SOURCE RECORDS.
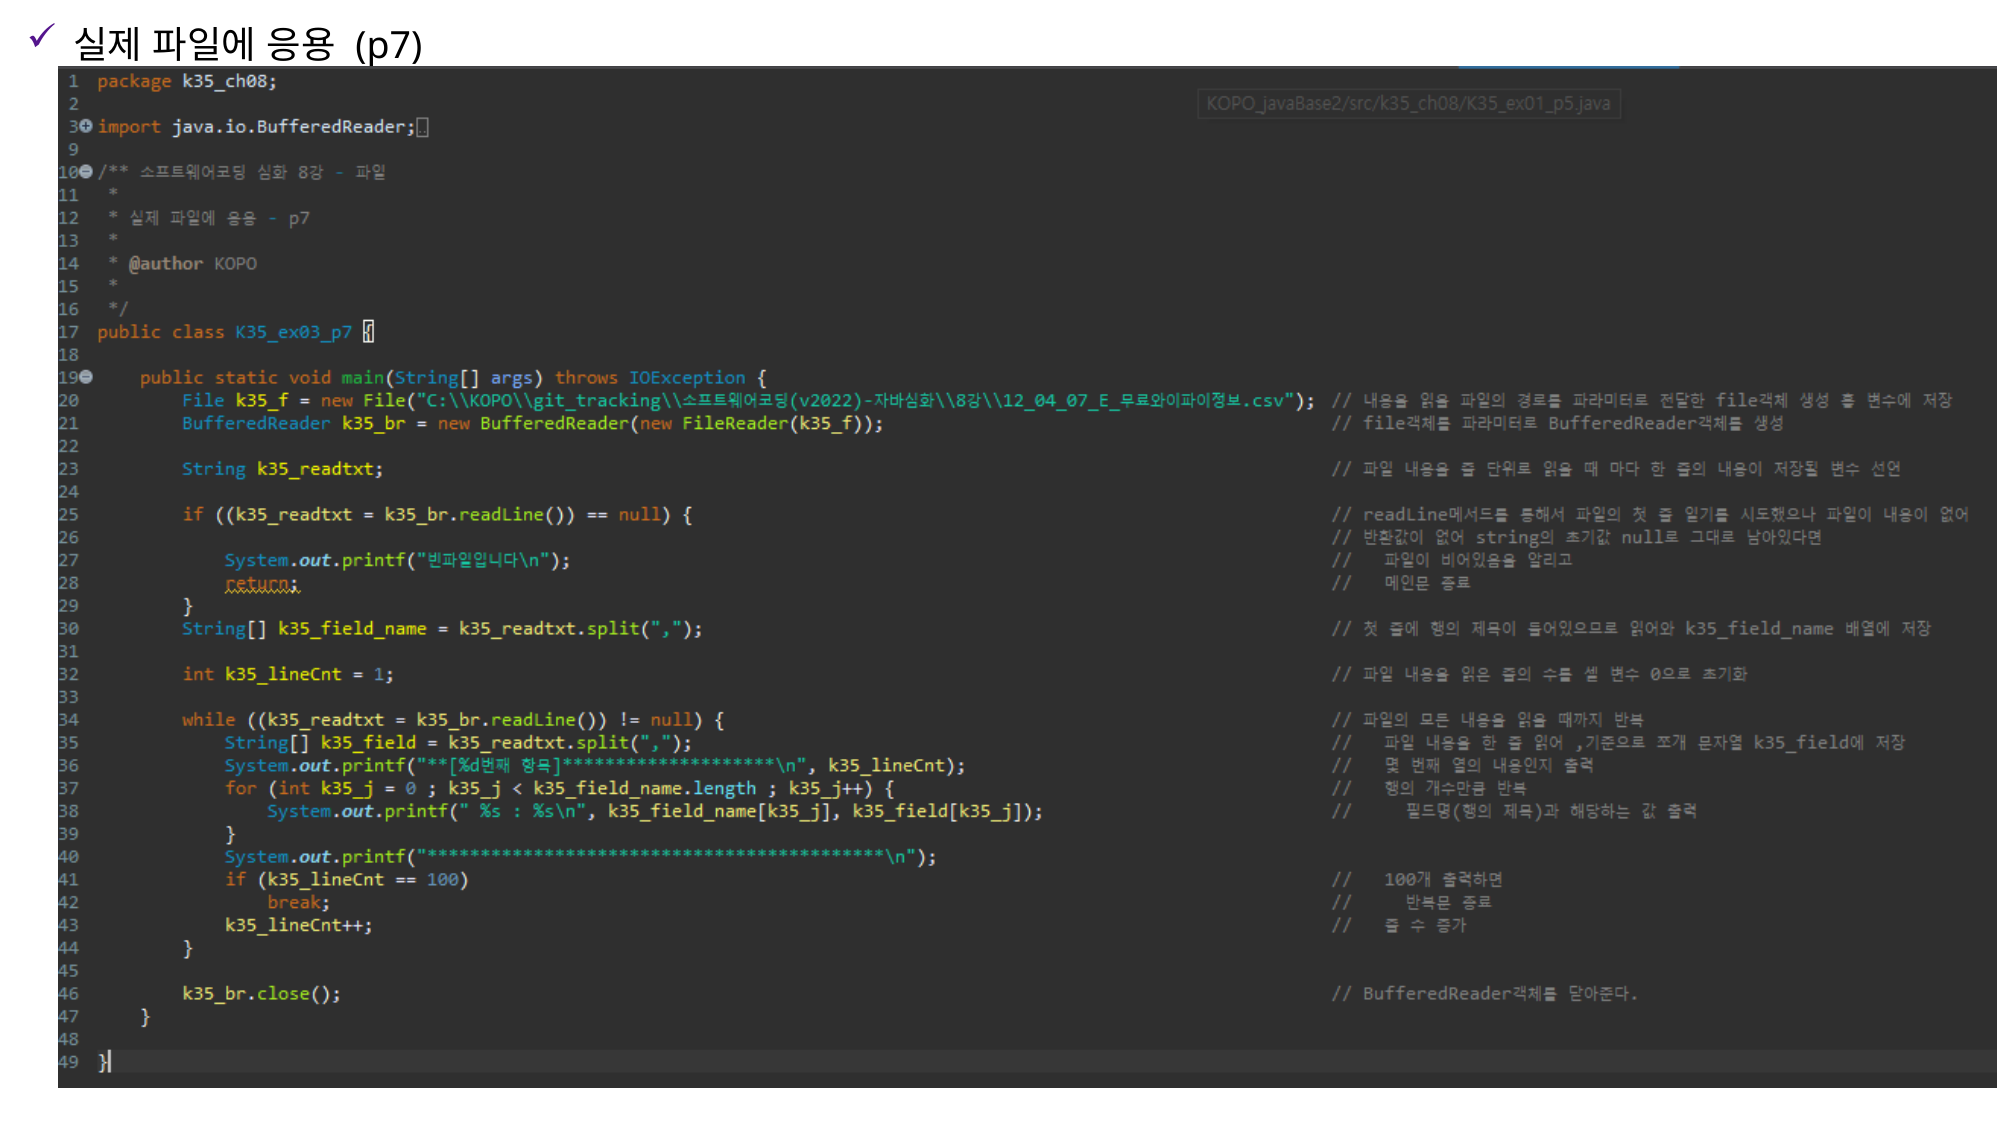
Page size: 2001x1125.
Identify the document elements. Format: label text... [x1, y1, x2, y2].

picture [58, 66, 1997, 1088]
text_box 실제 파일에 응용 (p7) [11, 0, 438, 74]
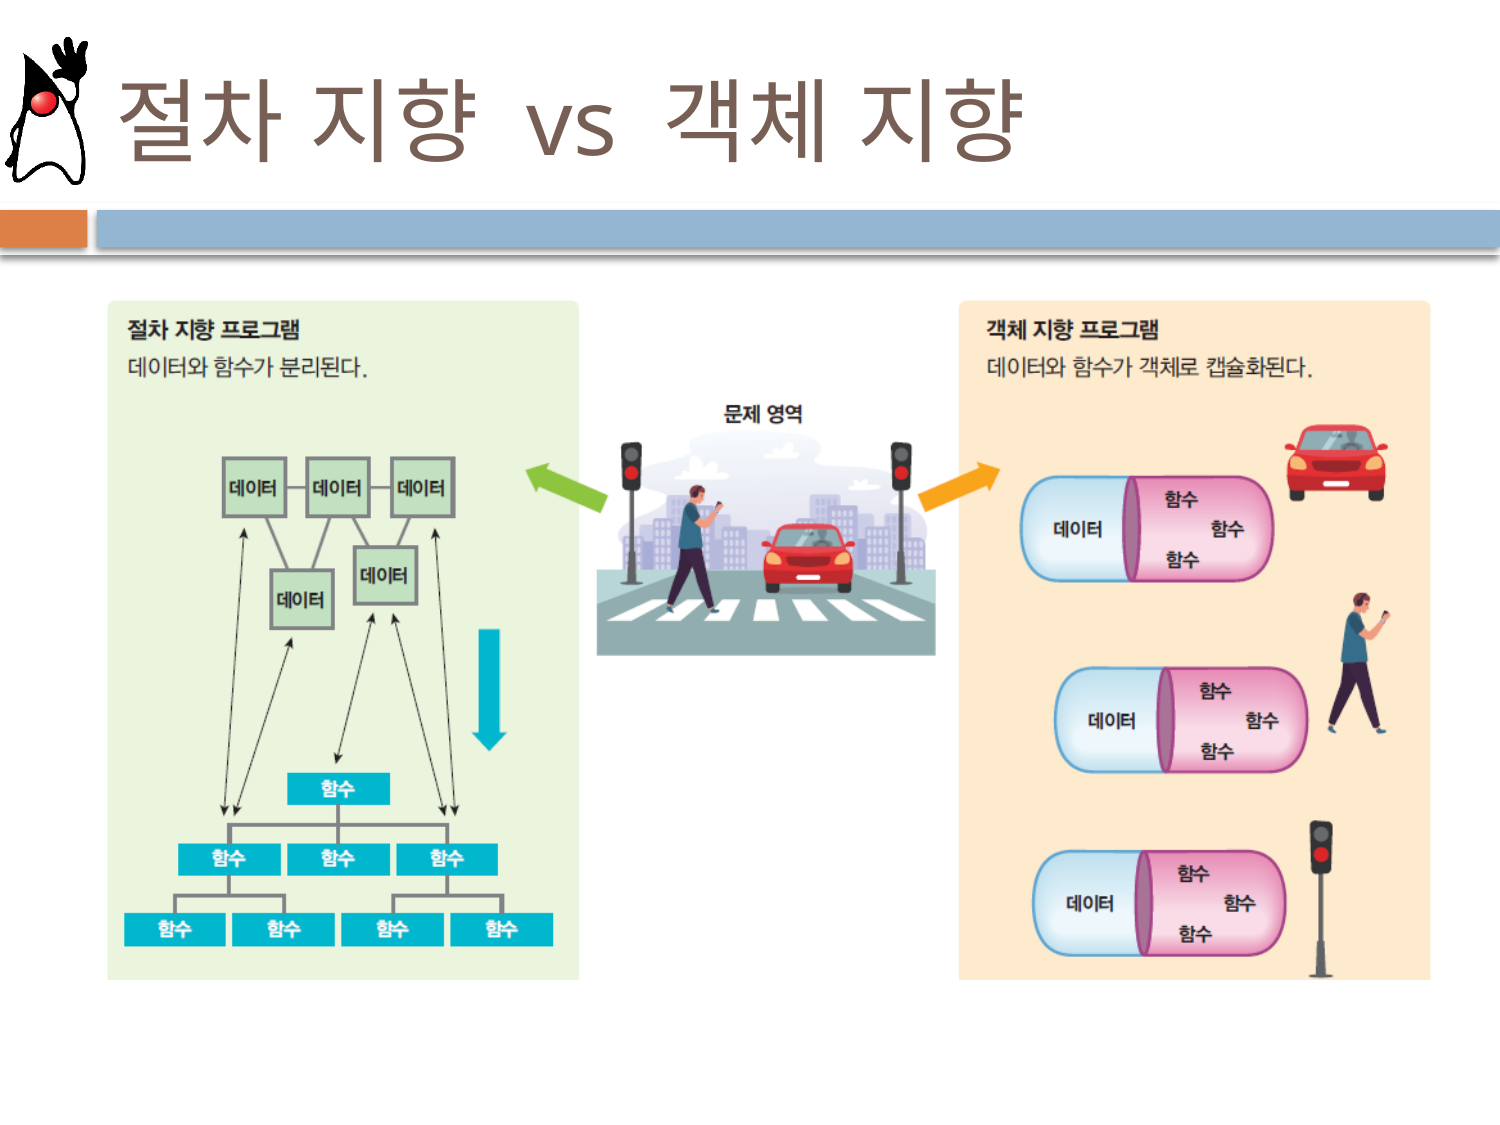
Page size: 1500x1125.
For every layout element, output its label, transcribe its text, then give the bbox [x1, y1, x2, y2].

title 절차 지향 vs 객체 지향 [100, 37, 1438, 200]
picture [5, 37, 88, 185]
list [100, 283, 1439, 980]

EXERCISE DESCRIPTION. A word-for-word repetition of the data above, without pictures, is the expected answer.

FINISHED TASK.
Page size: 2001x1125.
Identify the document elements. Format: label text... [x1, y1, x2, y2].

picture [58, 66, 1997, 1088]
text_box 실제 파일에 응용 (p7) [11, 0, 438, 74]
Page size: 1500x1125.
For every layout element, output its label, transcribe its text, then give the bbox [x1, y1, x2, y2].

title 절차 지향 vs 객체 지향 [100, 37, 1438, 200]
picture [5, 37, 88, 185]
list [100, 283, 1439, 980]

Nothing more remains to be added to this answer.